Of all possible souls to survive the slaughter: her own murderer.





15


FRACTURED


She should have known that night, long ago in another life, another flesh, that she was followed, but joy had dulled her caution.

She was Madrigal of the Kirin. She was in love. She was in the grip of a huge, bold dream. For a month of secret nights, she had flown in darkness to the temple of Ellai, where Akiva waited, restless with new love and on fire as she was to remake their world. She always savored the moment of arrival—her first glimpse of his upturned face as she slipped down through the canopy of the requiem trees, and how he would see her and light up with a joy to answer her own. It was the image she would keep with her in the days that followed—Akiva’s lifted face, so perfect and golden, bright with such amazement and delight. He reached up to draw her down. His hands skimmed up her legs as she descended, took her hips and gathered her right out of the air so that their lips met before her hooves ever touched ground.

She laughed against his mouth, her wings still open behind her like great dark fans, and he sank down, reclining on the moss right there with her astride him. They were giddy and hungry, and made love in the middle of the grove in plain sight of the bright-eyed evangelines whose night symphony was their music.

In plain sight of those who had followed Madrigal from the city.

Later, it made her sick to realize that they had watched. They had waited and watched, not content with the treason of mere kissing, but needing a more outrageous raft of crimes—to see it all, and to hear what they would talk of afterward.

And what had they been rewarded with?

The lovers moved languidly into the small temple, where they sipped from the sacred spring and ate bread and fruit that Madrigal had brought. They worked at magic. Akiva was teaching Madrigal his invisibility glamour. She could manage it for a moment, but it required a heavier pain tithe than she could sustain on her own to hold it in place. In the temple, she flickered in and out: there, not there.

“What shall I do,” she mused, “for pain?”

“Nothing. No pain for you. Only pleasure.” He nuzzled her, and she pushed him off, smiling.

“Pleasure won’t help me stay invisible long enough for it to count.”

They couldn’t hide forever, and would need to be able to come and go in both their lands, among chimaera and seraphim, unseen as needed. They were working out whom to recruit to their cause; they were poised to begin. It would be a critical moment, giving themselves away to their first few chosen fellows, and they talked them over in turn.

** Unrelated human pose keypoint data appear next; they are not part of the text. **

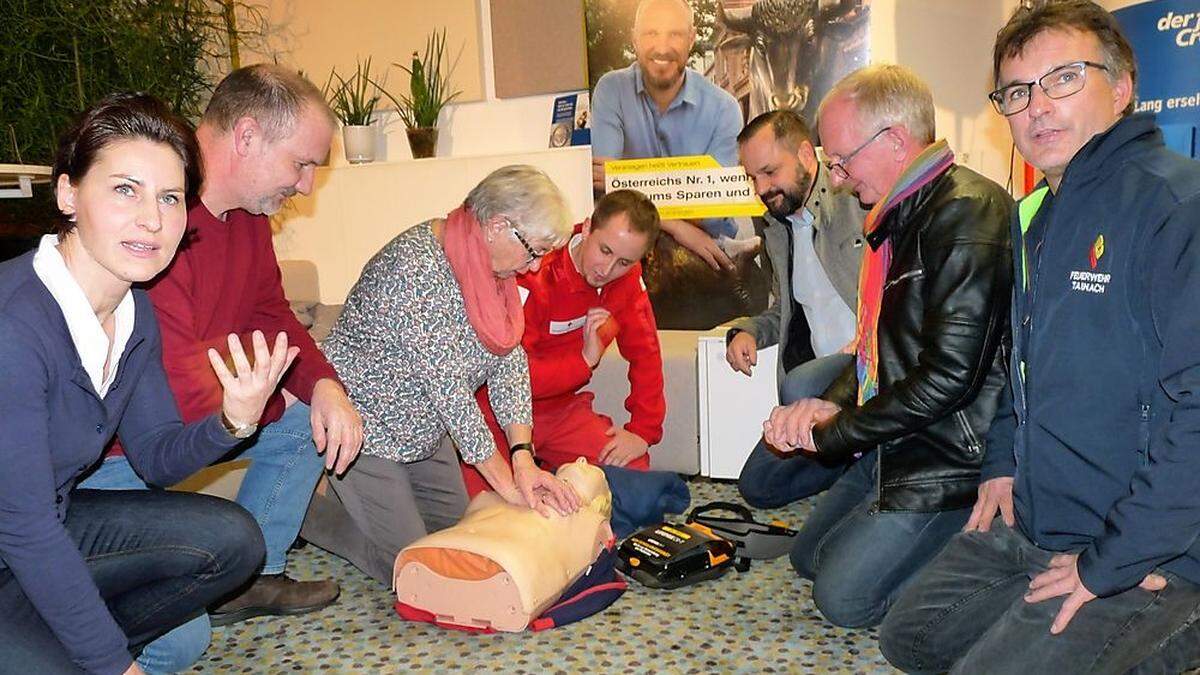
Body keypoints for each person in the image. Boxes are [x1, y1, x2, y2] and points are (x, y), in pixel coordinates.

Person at [879, 3, 1200, 673]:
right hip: (1045, 525)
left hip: (1154, 548)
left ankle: (1165, 622)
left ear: (1122, 86)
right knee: (908, 635)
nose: (1036, 107)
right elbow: (1017, 363)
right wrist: (1000, 458)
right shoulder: (1038, 218)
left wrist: (1113, 562)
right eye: (1018, 91)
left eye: (1063, 78)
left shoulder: (1175, 207)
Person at [78, 64, 357, 668]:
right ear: (248, 136)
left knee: (313, 415)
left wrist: (326, 386)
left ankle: (250, 580)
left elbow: (271, 311)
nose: (307, 186)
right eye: (301, 163)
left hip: (207, 420)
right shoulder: (153, 231)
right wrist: (270, 401)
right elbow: (172, 396)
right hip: (123, 458)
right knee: (182, 643)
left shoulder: (250, 220)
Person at [0, 92, 282, 674]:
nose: (152, 219)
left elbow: (156, 458)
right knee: (110, 658)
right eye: (125, 189)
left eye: (170, 197)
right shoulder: (14, 326)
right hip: (21, 533)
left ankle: (58, 636)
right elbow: (23, 528)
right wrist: (115, 666)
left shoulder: (134, 310)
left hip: (42, 528)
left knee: (235, 541)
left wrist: (235, 419)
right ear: (68, 194)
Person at [761, 64, 1013, 629]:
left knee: (843, 601)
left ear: (896, 140)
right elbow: (876, 344)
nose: (841, 178)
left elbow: (950, 378)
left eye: (844, 159)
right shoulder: (900, 213)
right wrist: (831, 403)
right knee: (809, 560)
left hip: (946, 456)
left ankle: (982, 544)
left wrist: (837, 431)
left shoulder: (968, 212)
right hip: (897, 438)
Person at [301, 165, 583, 586]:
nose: (534, 266)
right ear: (498, 226)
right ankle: (308, 512)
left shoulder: (493, 270)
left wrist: (523, 457)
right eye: (534, 250)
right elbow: (450, 393)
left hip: (425, 430)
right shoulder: (415, 269)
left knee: (458, 538)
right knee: (418, 570)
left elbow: (508, 360)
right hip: (365, 426)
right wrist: (508, 485)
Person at [459, 189, 664, 494]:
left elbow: (646, 354)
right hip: (500, 411)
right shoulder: (536, 268)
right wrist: (583, 361)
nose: (607, 270)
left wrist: (643, 431)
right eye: (604, 250)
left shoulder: (628, 279)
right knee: (489, 506)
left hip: (562, 411)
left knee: (632, 474)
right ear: (588, 225)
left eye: (624, 261)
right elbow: (510, 375)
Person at [729, 109, 866, 510]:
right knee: (757, 485)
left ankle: (860, 453)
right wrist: (749, 330)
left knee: (798, 386)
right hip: (820, 390)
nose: (761, 188)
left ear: (807, 155)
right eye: (752, 177)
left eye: (770, 172)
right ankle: (851, 460)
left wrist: (870, 334)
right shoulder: (777, 230)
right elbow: (784, 312)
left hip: (867, 374)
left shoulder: (859, 204)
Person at [591, 0, 744, 272]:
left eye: (674, 34)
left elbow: (714, 206)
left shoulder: (725, 108)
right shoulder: (611, 90)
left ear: (691, 38)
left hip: (709, 249)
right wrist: (679, 226)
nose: (662, 47)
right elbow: (605, 190)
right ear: (635, 39)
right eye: (651, 33)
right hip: (635, 247)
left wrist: (627, 179)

They also discussed whom to kill.

“The Wolf,” Akiva said. “As long as he is alive, there is no hope for peace.”

Madrigal sat silent. Thiago, die? She knew Akiva was right. Thiago would never accept less than the total demise of the enemy, and certainly she had no personal love lost for him, but to kill him? She toyed with the wishbone hanging around her neck, conflicted. He was the soul of the army and a unifying hero of her people. The chimaera would follow him anywhere. “That’s a problem,” she told Akiva.

“You know it as well as I do. Joram, too,” said Akiva.

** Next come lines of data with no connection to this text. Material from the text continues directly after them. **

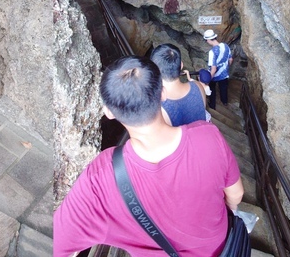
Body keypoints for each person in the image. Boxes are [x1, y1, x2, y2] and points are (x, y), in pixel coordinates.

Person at [54, 56, 244, 256]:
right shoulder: (208, 136)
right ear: (162, 94)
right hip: (221, 248)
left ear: (108, 112)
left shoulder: (99, 179)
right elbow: (236, 194)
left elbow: (59, 243)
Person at [150, 43, 208, 126]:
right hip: (201, 134)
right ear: (181, 65)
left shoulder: (159, 108)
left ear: (154, 70)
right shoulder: (198, 86)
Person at [204, 29, 232, 108]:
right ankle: (225, 102)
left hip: (215, 75)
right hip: (224, 73)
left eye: (206, 40)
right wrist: (226, 68)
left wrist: (208, 80)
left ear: (209, 39)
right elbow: (230, 59)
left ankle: (212, 105)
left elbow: (214, 68)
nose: (207, 42)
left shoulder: (212, 52)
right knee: (223, 88)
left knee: (212, 89)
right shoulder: (225, 46)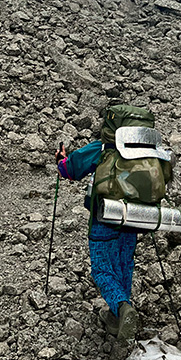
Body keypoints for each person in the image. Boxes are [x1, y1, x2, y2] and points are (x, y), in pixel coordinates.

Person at [56, 137, 140, 345]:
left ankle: (121, 306)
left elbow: (69, 171)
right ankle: (117, 316)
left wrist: (61, 160)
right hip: (135, 217)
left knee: (102, 269)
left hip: (104, 217)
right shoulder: (145, 150)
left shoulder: (103, 147)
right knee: (124, 264)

If possible, the emperor was even more bloody-minded than Thiago was. He also happened to be Akiva’s father. “Do you… do you think you can do it?” asked Madrigal.

“Kill him? What am I for but killing?” His tone was bitter. “I am the monster he created.”

“You’re not a monster,” she said, drawing him to her, stroking his brow, which was always hot as fever, and kissing the ink lines on his knuckles as if she could forgive him the lives they represented. They let talk of killing fall away and wished in silence that they could have the world they wanted without having to kill for it.

Or, as it turned out instead, die for it.

Outside, Thiago decided that he had heard enough, and he set fire to the temple.

Even before they smelled smoke or saw the lick of fire, Madrigal and Akiva were jolted by the screams of the evangelines. They’d never even known that the creatures could scream. They leapt apart, spun instinctively for weapons that weren’t there. They’d left them on the moss outside, along with their shed clothes.